Repeat Patterns, Playing with Pen and Ink


Some of the trees around me are starting to change color and loosing some of their leaves. We have had a fairly dry summer and I expect the trees are stressed so dropping leaves early would help them conserve energy and water. Anyway, I picked up one of these yellowing leaves on one of my walks to the Library. I believe the leaf is from a Eastern Cottonwood tree. I recognized the shape as being one I remember from my childhood in Illinois. There was a tree I and my friends spent a summer climbing, as I recall we were playing ship at sea, and the tree stood in for not only the ship but one of the masts, anyway it had the same type of leaves so must have been a cottonwood. 

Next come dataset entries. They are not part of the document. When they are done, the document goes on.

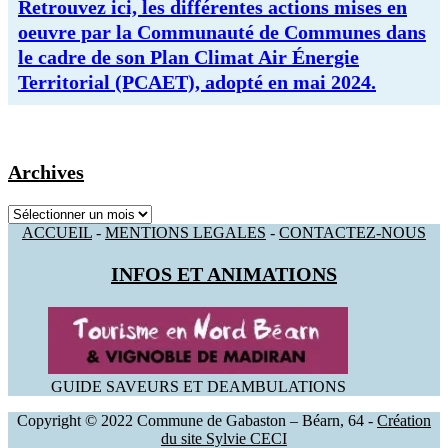
Retrouvez ici, les différentes actions mises en
oeuvre par la Communauté de Communes dans
le cadre de son Plan Climat Air Énergie
Territorial (PCAET), adopté en mai 2024.
Archives
Archives
ACCUEIL
-
MENTIONS LEGALES
-
CONTACTEZ-NOUS
INFOS ET ANIMATIONS
GUIDE SAVEURS ET DEAMBULATIONS
Copyright © 2022 Commune de Gabaston – Béarn, 64 -
Création
du site Sylvie CECI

I used the leaf I picked up as the basis of the above pen and ink work, tracing around the leaf with a technical pen 5 times and then using various fills to create tone and texture. Done in one of my sketchbooks. 

I seem to be into repeat patterns this week, I suppose not a total surprise since I have been working on the Mandala and that requires repeated patterns. The problem is how to get variety within the repeats. For the work above I sort of wish I had varied the size of the leaf, but I only picked up the one so with what I had at hand (no scanner) I had to work with it alone. 


Last week I made a trip into Boston and stopped at one of the Dick Blick Stores, I was looking for more colored pencils but they didn't have the mfg. I was looking for in open stock so I purchased some different items instead, like replacement pen tips for 2 of my technical pens. The above is a doodle I created when I was making sure the new tips were working properly. Not sure what to call it, and you can see what you want in it. Oh, the tips are working fine and I am having fun playing with them. See the two drawings below.

More doodles with my new tips. These I scanned and pulled into Photoshop for some additional work/play yesterday. The resulting image is below.



Above is my Photoshop creation. It might work for wallpaper or fabric, though I think the background needs more work. Originally it was just plain blue, but I felt that was too boring so I added the green squiggles. Still a bit on the boring side so I may do some more playing around with it and add another darker color to the mix.

I have often thought it might be fun to design fabric, not that anyone would ever ask me to do so. Still it was sort of interesting to play around in Photoshop to see what I still remembered of how to create documents from scanned images.


Last image for today is an update on the Mandala. The final ring has some inking, I finished the pansies and added some toning to that rings background. Now I have to decide what the flowers will be for the final ring. I think it needs some punch/color so we will see.


As a final photograph today, some poppies I found growing just outside the fence in someone's garden. Aren't they a pretty red. They are much smaller then the orange perennials that bloom in spring, but still recognizable as poppies.

That is it for today. Per usual comments are welcome.